La mer. La vague se creuse. On a placé des câbles qui nous font l’effet d’un examen de conscience. Le ciel est pur au-dessus des flots agités. Au nord, des nuages rosés se gonflent vers le soleil. Ils ont reculé jusqu’à l’horizon et semblent des pics immobiles, qui regardent l’immensité. Nous passons, infimes. L’orchestre joue. Une valse m’atteint dans le couloir où j’écris. Un bruit de verres annonce l’ouverture du bar, longtemps après que nous avons dépassé la statue de la Liberté.

La vie des transatlantiques : bains d’eau salée, marches forcées, alimentation soutenue. La conversation offre ses hasards. Le commandant, qui a le sourire de toutes les expériences et de délectables recettes de coquetels apaise nos nervosités d’un proverbe marin : « Vent arrière fait la mer belle ». Nous nous mettons d’accord sur le principe d’une mathématique de pont supérieur : la crainte du raseur grandit en raison directe de l’espace.
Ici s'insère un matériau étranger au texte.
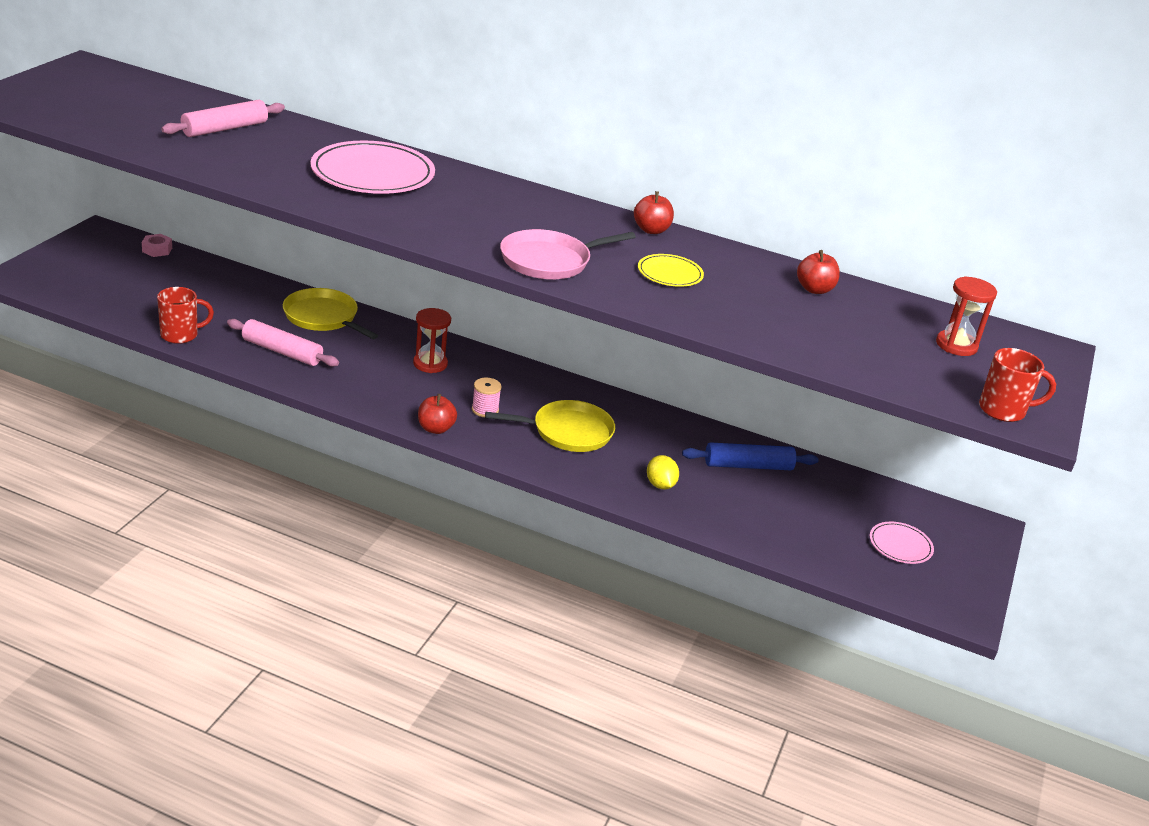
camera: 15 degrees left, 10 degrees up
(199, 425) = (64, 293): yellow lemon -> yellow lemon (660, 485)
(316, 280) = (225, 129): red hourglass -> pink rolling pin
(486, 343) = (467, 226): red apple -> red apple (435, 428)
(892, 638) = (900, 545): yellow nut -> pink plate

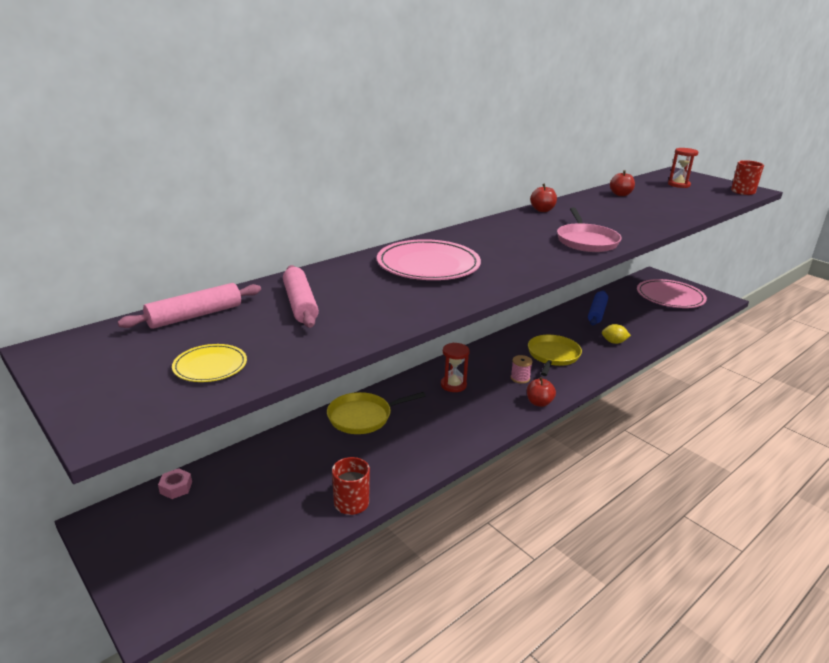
camera: 60 degrees left, 5 degrees down
(282, 351) = (407, 449): pink rolling pin -> pink rolling pin (195, 315)
(670, 274) = (603, 217): yellow plate -> yellow plate (210, 366)
(900, 545) = (670, 297): pink plate -> pink plate, size x2.00

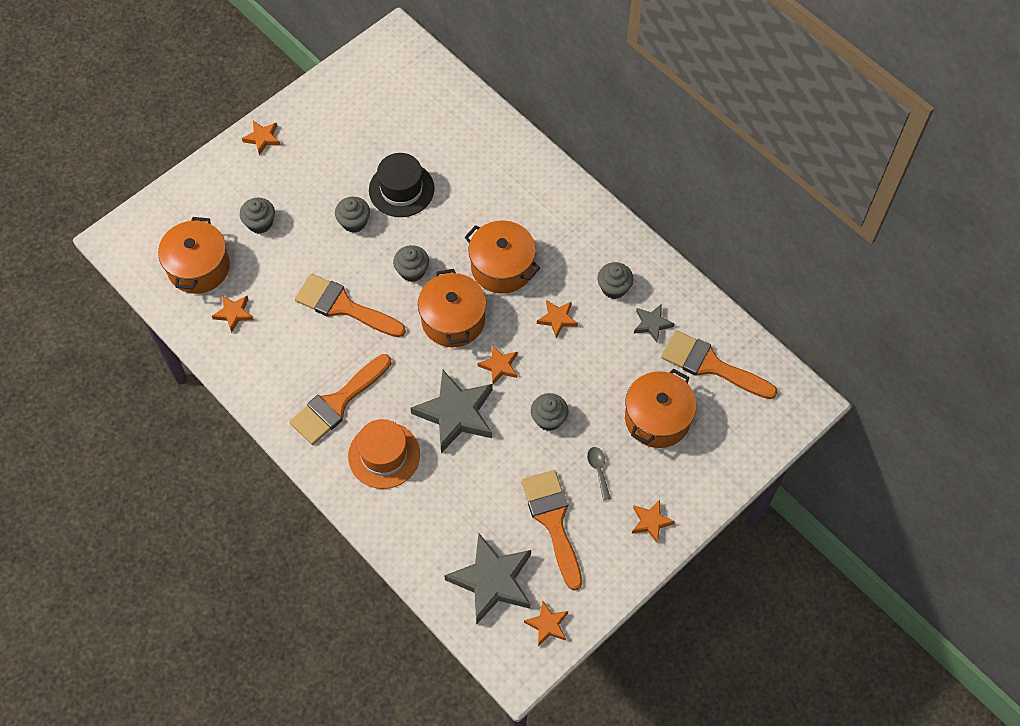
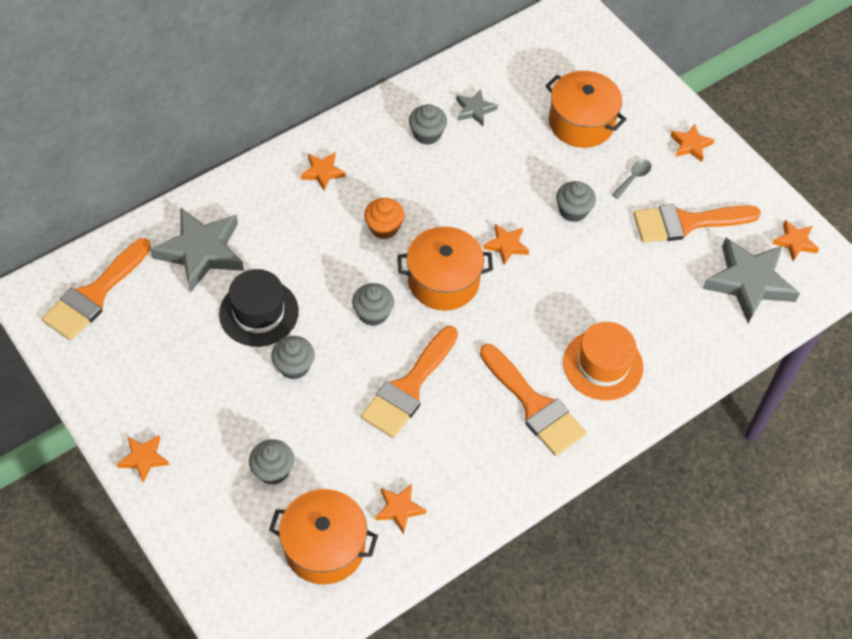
camera: 85 degrees left, 5 degrees down
(456, 414) = (559, 292): grey star -> grey star (201, 252)
(502, 267) = (384, 227): orange pot -> orange cupcake
(557, 319) = (457, 187): orange star -> orange star (322, 172)
(598, 470) = (633, 178): grey spoon -> grey spoon turned 135 degrees clockwise
(711, 365) = (528, 72): orange brush -> orange brush (95, 294)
Quelques types sans atomes crochus. Le transatlantique recèle dans son âme de huit jours une vie de liens rompus. Quelques lectures inachevées, des travaux distraits. Que faire sinon regarder, depuis notre prison, l’océan qui nous subit ?

Il est devenu mon ami. Je l’interroge. Le jour, l’immensité vide et grise se déchire au-dessus de nous et le soleil brille un instant par une fenêtre qui s’ouvre sur le bleu profond du ciel. Le vent puissant souffle de l’ouest. Une joie universelle se multiplie vers l’horizon. Je me place au centre d’un spectacle que peut-être je ne retrouverai plus. Les mouettes éperdues semblent jaillir des crêtes.